A lot of us think of Hijikata as the last Commander in the Shinsengumi, it’s probably more appropriate to say that Hijikata-san was the last Shinsengumi Commander to die in the battlefield as four days after his death, Souma Kazue was appointed as the Commander of the Shinsengumi troop that had surrendered in Benten Daiba and Goryokaku along with the Hakodate army. He was appointed as the commander of the Shinsengumi by the Hakodate magistrate “Nagai” most probably because of the concern that confusion would happen after the surrender and they needed a familiar person in charge. Souma is described to have a been quite an Aide to the former commander Hijikata.
For the most part Souma Kazue was a common member of the Shinsengumi, he was the son of Heihachirou who was a Hitachi Kasama feudal soldier who joined around 1863. There is no record of “remarkable” work in either Toba-Fushimi, Edo nor Kyoto. When Kondo was captured, Hijikata instructed Souma to deliver a letter to Kondou in Itabashi and he went there under the name “Hajime Souma” but was caught. Since he was considered as an unimportant person by the enemy, they released him when Kondou was executed. After this Souma joined several troops including those in Sendai but after Sendai’s defeat he fled on one of Enomoto’s ship and sailed to Ezo to continue the fight there. It’s there that Hijikata who was now an army magistrate, saw him and took him into his team and Souma proved to be a matchless aide to Hijikata and thus Souma became a natural pick to succeed Hijikata to organize the surrender of the Shinsengumi under the Hakodate army.

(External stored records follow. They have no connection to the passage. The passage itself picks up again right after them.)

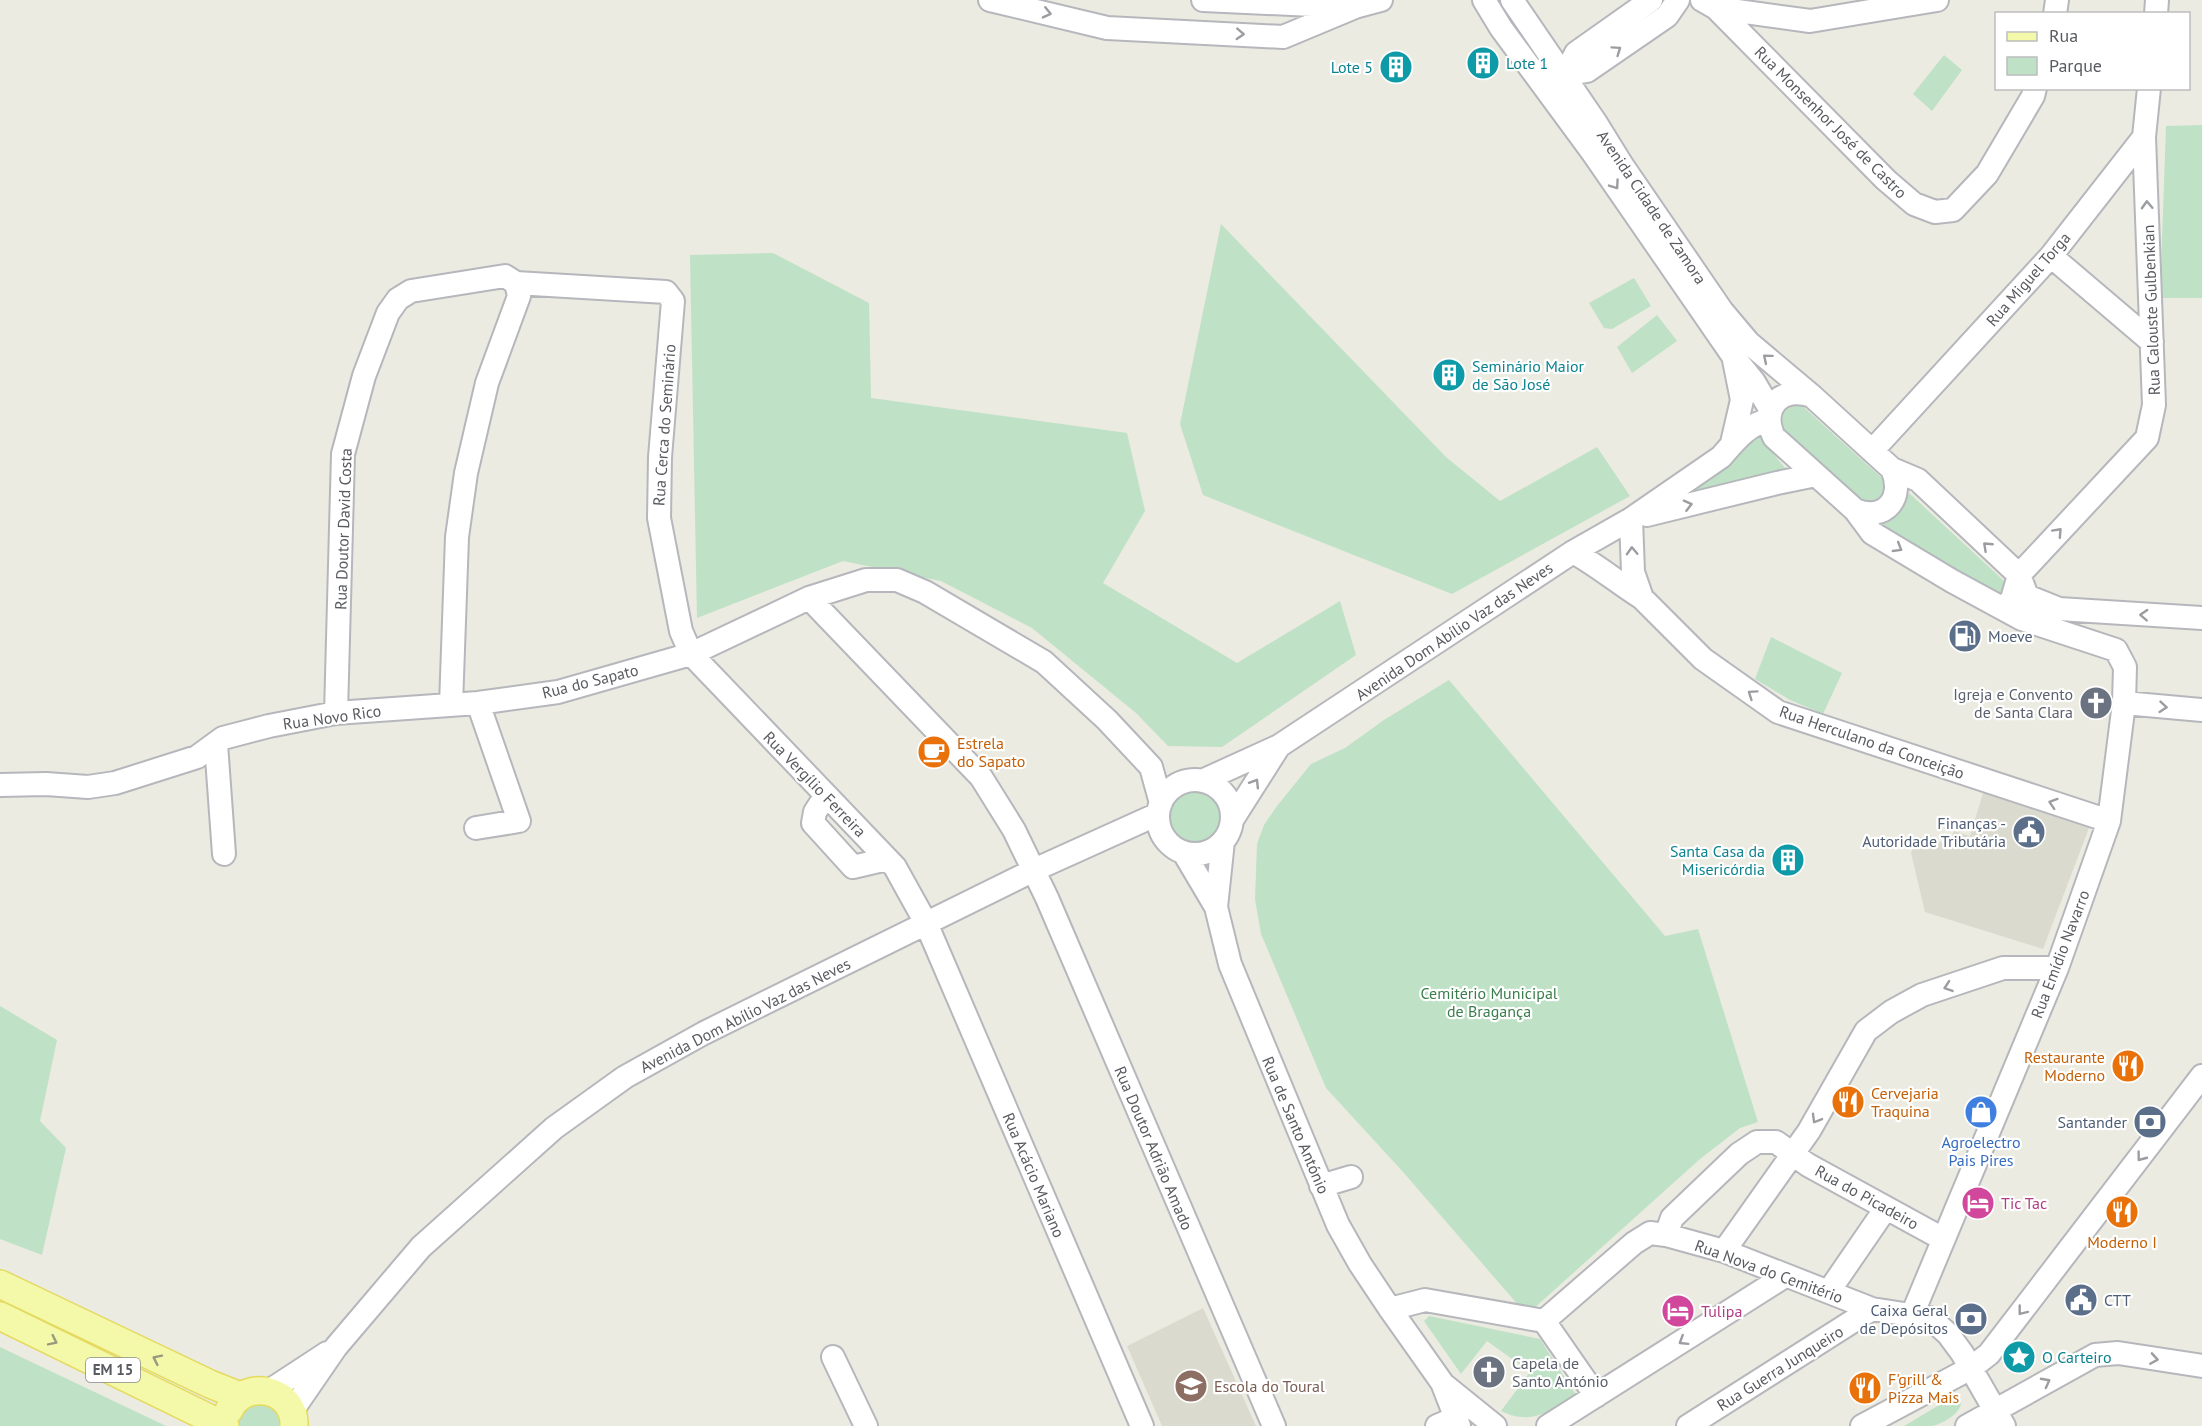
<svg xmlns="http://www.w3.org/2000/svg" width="2202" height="1426" viewBox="0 0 2202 1426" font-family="'PT Sans',sans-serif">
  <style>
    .education { fill: #dbdacf }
    .green { fill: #bfe1c6 }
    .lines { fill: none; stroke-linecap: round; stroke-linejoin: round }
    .minor-casing { stroke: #b6b7bc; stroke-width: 26 }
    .major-casing { stroke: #e4da60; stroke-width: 30 }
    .minor { stroke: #fff; stroke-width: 22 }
    .major { stroke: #f4f8a9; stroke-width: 27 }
    .oneway { stroke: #9b9da0 }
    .oneway2 { stroke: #979a7d }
    .labels { text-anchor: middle; stroke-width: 4.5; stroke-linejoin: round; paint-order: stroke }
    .shield { fill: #fff; stroke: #8b8c90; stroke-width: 1.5 }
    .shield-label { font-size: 15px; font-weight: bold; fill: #595b60 }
    .culture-label { font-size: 16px; fill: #0d838f; stroke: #fff; text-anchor: start }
    .street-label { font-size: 16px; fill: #595b60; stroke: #fff }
    .service-label { font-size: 16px; fill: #4e5e75; stroke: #fff; text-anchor: end }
    .worship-label { font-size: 16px; fill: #5b616d; stroke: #fff; text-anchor: end }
    .food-label { font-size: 16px; fill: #c56008; stroke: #fff; text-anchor: start }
    .park-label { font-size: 16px; fill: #3b7e4c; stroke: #fff }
    .shop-label { font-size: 16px; fill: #366cbe; stroke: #fff }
    .hotel-label { font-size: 16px; fill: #b23c85; stroke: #fff; text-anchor: start }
    .education-label { font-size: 16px; fill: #785e54; stroke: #fff; text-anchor: start }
  </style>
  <rect width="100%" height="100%" fill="#ebebe1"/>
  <path class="education" d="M1984,790L2089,828L2043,949L1925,912L1911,853L1919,837L1949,844L1954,831L1970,836Z
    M1203,1308L1256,1426H1162L1127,1346Z"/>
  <path class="green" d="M1944,55L1962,70L1932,111L1913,94Z
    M2202,125V298H2160L2166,126Z
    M1221,224L1446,457L1500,501L1597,447L1630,496L1452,594L1203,495L1180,424Z
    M773,253L869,303L871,398L1127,433L1145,511L1103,583L1237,663L1340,601L1356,655L1222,747L1168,746L1136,713L1032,628L941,581L843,561L697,618L690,255Z
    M1634,278L1651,306L1612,329L1604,328L1589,303Z
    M1657,315L1677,341L1632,373L1617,347Z
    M1799,403L1883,479L1884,494L1879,502L1868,504L1858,497L1782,431L1781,421L1783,409L1789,405Z
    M1758,429L1770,450L1786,469L1695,494L1692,487Z
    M1909,493L2002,579L2004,582L2003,589L1999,593L1994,594L1881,524C1897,519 1903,508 1909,493Z
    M1771,637L1842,673L1823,714L1790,700L1755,679Z
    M1449,680L1665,936L1698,929L1758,1122L1740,1128L1700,1159L1532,1310L1519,1306L1404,1173L1326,1088L1261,934L1255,899L1257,844L1264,825L1277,806L1311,764L1345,748L1384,720Z
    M1169 817a27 27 0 1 1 54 0a27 27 0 1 1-54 0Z
    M0,1006L57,1040L40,1121L66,1148L42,1255L0,1239Z
    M1429,1316L1540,1339L1576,1395C1550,1411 1532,1426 1501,1411L1530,1372L1487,1341L1461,1374L1424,1321Z
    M0,1347L166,1426H0Z
    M1951,1398L1961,1402C1961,1413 1944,1423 1933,1426C1925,1426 1913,1426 1904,1426Z
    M251,1404L274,1405L284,1426H238L240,1415Z"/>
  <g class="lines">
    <g class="minor-casing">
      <path id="minor" d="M990,0L1107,28L1283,37L1355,7
        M1203,0L1355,7L1381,0
        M1484,0L1501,28L1593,153L1733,356L1754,382L1770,409
        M1512,0L1596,123L1622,165L1722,311L1749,343L1812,396L1892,469C1905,498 1885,522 1855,510L1774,437C1760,408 1781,385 1812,396
        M1702,0L1716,8L1810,21L1937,0
        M1716,8L1886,180L1914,204L1935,212L1953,210L1987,174L2033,96L2035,88
        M2055,14L2057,0
        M2156,14L2157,0
        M1552,73L1563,75L1587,71L1667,16L1678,0
        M1560,84L1576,53L1651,0
        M2051,256L2152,342
        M516,283L666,292L673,301L660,457L659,518L681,631L691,654L895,867L926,923L1142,1426
        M1732,443L1742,400L1734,360
        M1872,451L2051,256L2144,137L2149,88
        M1892,469L1918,480L2019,575L2027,596L2045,626
        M1855,510L1872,533L1952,581L2022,619L2116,650L2125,667L2124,703L2109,821L2057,968L1912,1315
        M1647,515L1777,483L1816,475
        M1631,519L1633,572L1642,598L1703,659L1778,712L2109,821
        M1573,552C1597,565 1618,583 1642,598
        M2027,596L2059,609L2202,618
        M809,598L981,777L1014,830L1047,898L1274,1426
        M2004,608L2012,599L2019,575L2147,438L2154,405L2144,137
        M2124,703L2202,710
        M451,705L457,537L466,473L487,383L519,296L516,283
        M336,713L343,454L364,376L388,313L398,299L411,291L505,276L516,283
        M216,744L224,854
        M1158 817a37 37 0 1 1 74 0a37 37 0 1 1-74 0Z
        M1202,781L1279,746L1573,552L1631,519L1721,457C1734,442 1749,423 1769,420
        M0,785L46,784L88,787L115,783L197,757L223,738L269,726L336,713L478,703L558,692L691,654L809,598L866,580H897L925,592L1044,662L1107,720L1151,767L1161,803
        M826,795L815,812L813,823L853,867L887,859
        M1232,820L1279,746
        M476,828L519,821L478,703
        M1223,841L1216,907L1230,964L1338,1225L1360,1264L1390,1309L1443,1384L1495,1426
        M1184,853L1216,907
        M1321,1186L1351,1177
        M1666,1235L1672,1218L1739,1154L1757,1142H1776L1808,1165L1943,1239
        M1724,1251L1809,1131L1866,1031L1891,1012L1922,995L2003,968H2057
        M1829,1291L1886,1208
        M1390,1309L1425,1300L1544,1321L1634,1243L1650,1233L1666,1235L1724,1251L1872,1309L1930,1318L1948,1334L1962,1353L2004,1426
        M1544,1321L1596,1396
        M833,1357L866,1426
        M1443,1385L1459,1426
        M269,1391L327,1353
        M292,1411L336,1347L421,1247L554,1128L625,1077L704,1033L1034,870L1158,814
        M1437,1426L1456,1418
        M1548,1426L1785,1276
        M1688,1426L1872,1309
        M1862,1426L1971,1368L1989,1354L2202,1076
        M1967,1426L2095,1355L2118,1353L2202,1366"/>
    </g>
    <g class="major-casing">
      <path id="major" d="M0,1284L210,1384L240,1396
        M0,1316L225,1426
        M229,1410C245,1377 296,1389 294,1426"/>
    </g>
    <use href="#minor" class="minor"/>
    <use href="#major" class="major"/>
  </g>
  <defs><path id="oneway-chevron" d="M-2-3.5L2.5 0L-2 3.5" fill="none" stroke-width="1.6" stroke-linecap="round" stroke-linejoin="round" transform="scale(1.5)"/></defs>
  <g class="oneway">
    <use href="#oneway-chevron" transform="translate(1047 13) rotate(13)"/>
    <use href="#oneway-chevron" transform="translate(1240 34) rotate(3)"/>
    <use href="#oneway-chevron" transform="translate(1617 50) rotate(-35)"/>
    <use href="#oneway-chevron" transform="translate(1615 185) rotate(55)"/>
    <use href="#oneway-chevron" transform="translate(2147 205) rotate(-92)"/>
    <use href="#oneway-chevron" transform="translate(1767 358) rotate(-140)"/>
    <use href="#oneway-chevron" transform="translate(1688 505) rotate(-14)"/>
    <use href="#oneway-chevron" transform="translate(2058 532) rotate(-47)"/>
    <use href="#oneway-chevron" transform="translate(1987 546) rotate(-137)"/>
    <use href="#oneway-chevron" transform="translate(1898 548) rotate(31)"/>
    <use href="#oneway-chevron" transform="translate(1632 551) rotate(-92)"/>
    <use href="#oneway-chevron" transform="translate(2144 615) rotate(-177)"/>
    <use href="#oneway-chevron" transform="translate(1752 694) rotate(-145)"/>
    <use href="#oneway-chevron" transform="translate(2163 707) rotate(5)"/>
    <use href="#oneway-chevron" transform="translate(1255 783) rotate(-58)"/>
    <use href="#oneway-chevron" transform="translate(2053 803) rotate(-162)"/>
    <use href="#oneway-chevron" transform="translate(1948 987) rotate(161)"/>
    <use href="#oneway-chevron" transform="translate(1816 1119) rotate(120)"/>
    <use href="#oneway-chevron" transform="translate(2141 1157) rotate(127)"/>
    <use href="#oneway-chevron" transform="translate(2022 1311) rotate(128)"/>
    <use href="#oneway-chevron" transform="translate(1683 1341) rotate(148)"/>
    <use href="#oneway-chevron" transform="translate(2154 1359) rotate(9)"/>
    <use href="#oneway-chevron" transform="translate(2046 1382) rotate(-28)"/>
  </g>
  <g class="oneway2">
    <use href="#oneway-chevron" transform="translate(53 1341) rotate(26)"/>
    <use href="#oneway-chevron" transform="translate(157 1359) rotate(-154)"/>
  </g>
  <defs>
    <g id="building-disc" transform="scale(1.725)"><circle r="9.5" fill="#0f9aa8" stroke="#fff"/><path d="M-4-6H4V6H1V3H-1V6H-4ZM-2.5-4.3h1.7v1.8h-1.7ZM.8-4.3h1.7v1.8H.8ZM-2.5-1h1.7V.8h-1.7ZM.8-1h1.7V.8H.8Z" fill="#fff"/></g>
    <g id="fuel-disc" transform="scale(1.725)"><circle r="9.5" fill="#5c6f8a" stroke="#fff"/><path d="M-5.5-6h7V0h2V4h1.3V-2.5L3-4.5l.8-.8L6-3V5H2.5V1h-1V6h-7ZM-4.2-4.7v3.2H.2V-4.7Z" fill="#fff"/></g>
    <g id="church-disc" transform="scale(1.725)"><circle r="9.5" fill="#6b7280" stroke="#fff"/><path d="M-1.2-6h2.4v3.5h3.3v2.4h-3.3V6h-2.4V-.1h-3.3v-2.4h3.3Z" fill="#fff"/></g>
    <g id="cafe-disc" transform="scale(1.725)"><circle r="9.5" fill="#e8710a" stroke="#fff"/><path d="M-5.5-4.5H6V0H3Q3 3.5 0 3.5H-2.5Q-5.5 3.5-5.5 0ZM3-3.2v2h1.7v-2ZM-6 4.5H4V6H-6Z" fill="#fff"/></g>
    <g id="civic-disc" transform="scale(1.725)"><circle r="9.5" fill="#5c6f8a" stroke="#fff"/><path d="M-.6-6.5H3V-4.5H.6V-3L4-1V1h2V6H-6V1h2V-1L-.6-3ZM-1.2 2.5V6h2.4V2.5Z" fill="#fff"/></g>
    <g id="restaurant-disc" transform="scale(1.725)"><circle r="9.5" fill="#e8710a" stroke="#fff"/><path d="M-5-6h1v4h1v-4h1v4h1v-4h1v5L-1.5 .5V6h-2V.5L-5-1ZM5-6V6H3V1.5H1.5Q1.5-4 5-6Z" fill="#fff"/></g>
    <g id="shop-disc" transform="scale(1.725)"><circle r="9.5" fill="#3f7fe0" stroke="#fff"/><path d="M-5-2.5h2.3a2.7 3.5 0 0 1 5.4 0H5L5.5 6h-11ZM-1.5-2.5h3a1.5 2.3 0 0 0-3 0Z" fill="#fff"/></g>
    <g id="bank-disc" transform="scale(1.725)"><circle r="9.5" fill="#5c6f8a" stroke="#fff"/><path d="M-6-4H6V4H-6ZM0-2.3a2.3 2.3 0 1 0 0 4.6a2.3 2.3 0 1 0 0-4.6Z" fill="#fff"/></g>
    <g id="hotel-disc" transform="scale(1.725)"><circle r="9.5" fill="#d1479c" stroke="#fff"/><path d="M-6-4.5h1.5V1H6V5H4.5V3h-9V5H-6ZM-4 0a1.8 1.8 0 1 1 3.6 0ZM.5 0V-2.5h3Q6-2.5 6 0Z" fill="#fff"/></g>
    <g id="sight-disc" transform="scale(1.725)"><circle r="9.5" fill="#0f9aa8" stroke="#fff"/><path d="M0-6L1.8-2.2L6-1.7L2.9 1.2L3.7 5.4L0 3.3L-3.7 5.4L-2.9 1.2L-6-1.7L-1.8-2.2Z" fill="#fff"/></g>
    <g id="school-disc" transform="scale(1.725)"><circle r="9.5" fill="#8d6e63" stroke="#fff"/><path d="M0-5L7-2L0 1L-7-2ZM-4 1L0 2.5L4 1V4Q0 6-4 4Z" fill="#fff"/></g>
  </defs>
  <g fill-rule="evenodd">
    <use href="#building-disc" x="1483" y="63"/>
    <use href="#building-disc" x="1396" y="67"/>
    <use href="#building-disc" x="1449" y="375"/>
    <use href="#fuel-disc" x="1965" y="636"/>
    <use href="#church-disc" x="2096" y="703"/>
    <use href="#cafe-disc" x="934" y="752"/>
    <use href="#civic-disc" x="2029" y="832"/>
    <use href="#building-disc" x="1788" y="860"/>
    <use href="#restaurant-disc" x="2128" y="1066"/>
    <use href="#restaurant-disc" x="1848" y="1102"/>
    <use href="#shop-disc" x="1981" y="1112"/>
    <use href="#bank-disc" x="2150" y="1122"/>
    <use href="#hotel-disc" x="1978" y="1203"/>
    <use href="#restaurant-disc" x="2122" y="1212"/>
    <use href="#civic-disc" x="2081" y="1300"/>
    <use href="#hotel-disc" x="1678" y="1311"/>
    <use href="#bank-disc" x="1971" y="1319"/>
    <use href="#sight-disc" x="2019" y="1357"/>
    <use href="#church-disc" x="1489" y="1372"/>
    <use href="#school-disc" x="1191" y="1386"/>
    <use href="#restaurant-disc" x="1865" y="1388"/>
  </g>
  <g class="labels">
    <rect class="shield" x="86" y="1358" width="54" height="24" rx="4.5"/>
    <g class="shield-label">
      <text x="113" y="1375">EM 15</text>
    </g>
    <g class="culture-label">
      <text x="1506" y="69">Lote 1</text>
      <text x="1373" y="73" text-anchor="end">Lote 5</text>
      <text x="1472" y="372">Seminário Maior<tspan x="1472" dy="18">de São José</tspan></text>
      <text x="1765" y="857" text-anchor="end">Santa Casa da<tspan x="1765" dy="18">Misericórdia</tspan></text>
      <text x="2042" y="1363">O Carteiro</text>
    </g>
    <g class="street-label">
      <text transform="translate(1831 122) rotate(45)" y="6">Rua Monsenhor José de Castro</text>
      <text transform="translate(1652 207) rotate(56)" y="6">Avenida Cidade de Zamora</text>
      <text transform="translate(2028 279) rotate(-49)" y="6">Rua Miguel Torga</text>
      <text transform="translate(2151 310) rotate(-92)" y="6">Rua Calouste Gulbenkian</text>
      <text transform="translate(664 425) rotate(-86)" y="6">Rua Cerca do Seminário</text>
      <text transform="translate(343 529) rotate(-88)" y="6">Rua Doutor David Costa</text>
      <text transform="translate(1454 631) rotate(-34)" y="6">Avenida Dom Abílio Vaz das Neves</text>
      <text transform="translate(590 681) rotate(-14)" y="6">Rua do Sapato</text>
      <text transform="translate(332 717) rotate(-8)" y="6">Rua Novo Rico</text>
      <text transform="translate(1872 742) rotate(19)" y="6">Rua Herculano da Conceição</text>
      <text transform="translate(815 784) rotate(46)" y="6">Rua Vergílio Ferreira</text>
      <text transform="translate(2060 954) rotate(-69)" y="6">Rua Emídio Navarro</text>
      <text transform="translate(745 1015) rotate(-27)" y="6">Avenida Dom Abílio Vaz das Neves</text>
      <text transform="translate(1296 1125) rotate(67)" y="6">Rua de Santo António</text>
      <text transform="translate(1154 1148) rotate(67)" y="6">Rua Doutor Adrião Amado</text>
      <text transform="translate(1034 1175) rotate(67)" y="6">Rua Acácio Mariano</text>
      <text transform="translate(1867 1197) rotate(29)" y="6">Rua do Picadeiro</text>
      <text transform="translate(1769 1271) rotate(20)" y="6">Rua Nova do Cemitério</text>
      <text transform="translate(1780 1368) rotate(-32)" y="6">Rua Guerra Junqueiro</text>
    </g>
    <g class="service-label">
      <text x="1988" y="642" text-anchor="start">Moeve</text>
      <text x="2006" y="829">Finanças -<tspan x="2006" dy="18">Autoridade Tributária</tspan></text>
      <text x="2127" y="1128">Santander</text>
      <text x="2104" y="1306" text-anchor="start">CTT</text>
      <text x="1948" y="1316">Caixa Geral<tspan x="1948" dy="18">de Depósitos</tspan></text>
    </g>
    <g class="worship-label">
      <text x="2073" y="700">Igreja e Convento<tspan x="2073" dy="18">de Santa Clara</tspan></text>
      <text x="1512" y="1369" text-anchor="start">Capela de<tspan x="1512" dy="18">Santo António</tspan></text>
    </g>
    <g class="food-label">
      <text x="957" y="749">Estrela<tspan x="957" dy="18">do Sapato</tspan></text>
      <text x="2105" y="1063" text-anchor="end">Restaurante<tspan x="2105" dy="18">Moderno</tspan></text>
      <text x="1871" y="1099">Cervejaria<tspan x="1871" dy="18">Traquina</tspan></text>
      <text x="2122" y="1248" text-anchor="middle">Moderno I</text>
      <text x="1888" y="1385">F'grill &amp;<tspan x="1888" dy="18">Pizza Mais</tspan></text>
    </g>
    <g class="park-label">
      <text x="1489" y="999">Cemitério Municipal<tspan x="1489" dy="18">de Bragança</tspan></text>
    </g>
    <g class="shop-label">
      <text x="1981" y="1148">Agroelectro<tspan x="1981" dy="18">Pais Pires</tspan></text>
    </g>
    <g class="hotel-label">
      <text x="2001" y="1209">Tic Tac</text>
      <text x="1701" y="1317">Tulipa</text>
    </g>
    <g class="education-label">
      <text x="1214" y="1392">Escola do Toural</text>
    </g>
  </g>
  <rect x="1995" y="12" width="195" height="78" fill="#ffffff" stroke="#bdbdbf" stroke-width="1.5"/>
  <rect x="2007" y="32" width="30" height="9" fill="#f4f8a9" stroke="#bdbdbf" stroke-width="1.5"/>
  <text x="2049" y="42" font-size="18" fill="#595b60">Rua</text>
  <rect x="2007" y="57" width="30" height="18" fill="#bfe1c6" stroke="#bdbdbf" stroke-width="1.5"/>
  <text x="2049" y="72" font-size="18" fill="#595b60">Parque</text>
</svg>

However this appointment would affect him adversely and he is sent to Tokyo along with Enomoto, Arai and Matsudaira Taro to be investigated as the masterminds of the Hakodate war that June. He is banished to Niijima, Izu Nanashima in 1870 where he changed his name to either Tsukasa or Tonomo (apologies, I can’t make out the proper name, it’s one of those two. *sad*). There he married Uemura lived there for two years until he was pardoned in 1872 and re-appears in Tokyo. According to Akama’s interview with Matsuno, a descendant of Uemura he died in the following manner… Souma Kazue asked the others to do minor errands and when they left he commited seppuku. When the others returned the room was filled with a sea of blood and the shoji had been dyed red like the evening glow. However it is unknown why he had committed suicide nor the place he was buried and what date.
The details about Souma Kazue came from Suzuki Tooru who cited works of Kiichi Sato’s “Shinsengumi Taishi Retsuden” and Akama’s “Rekishi Tabi”.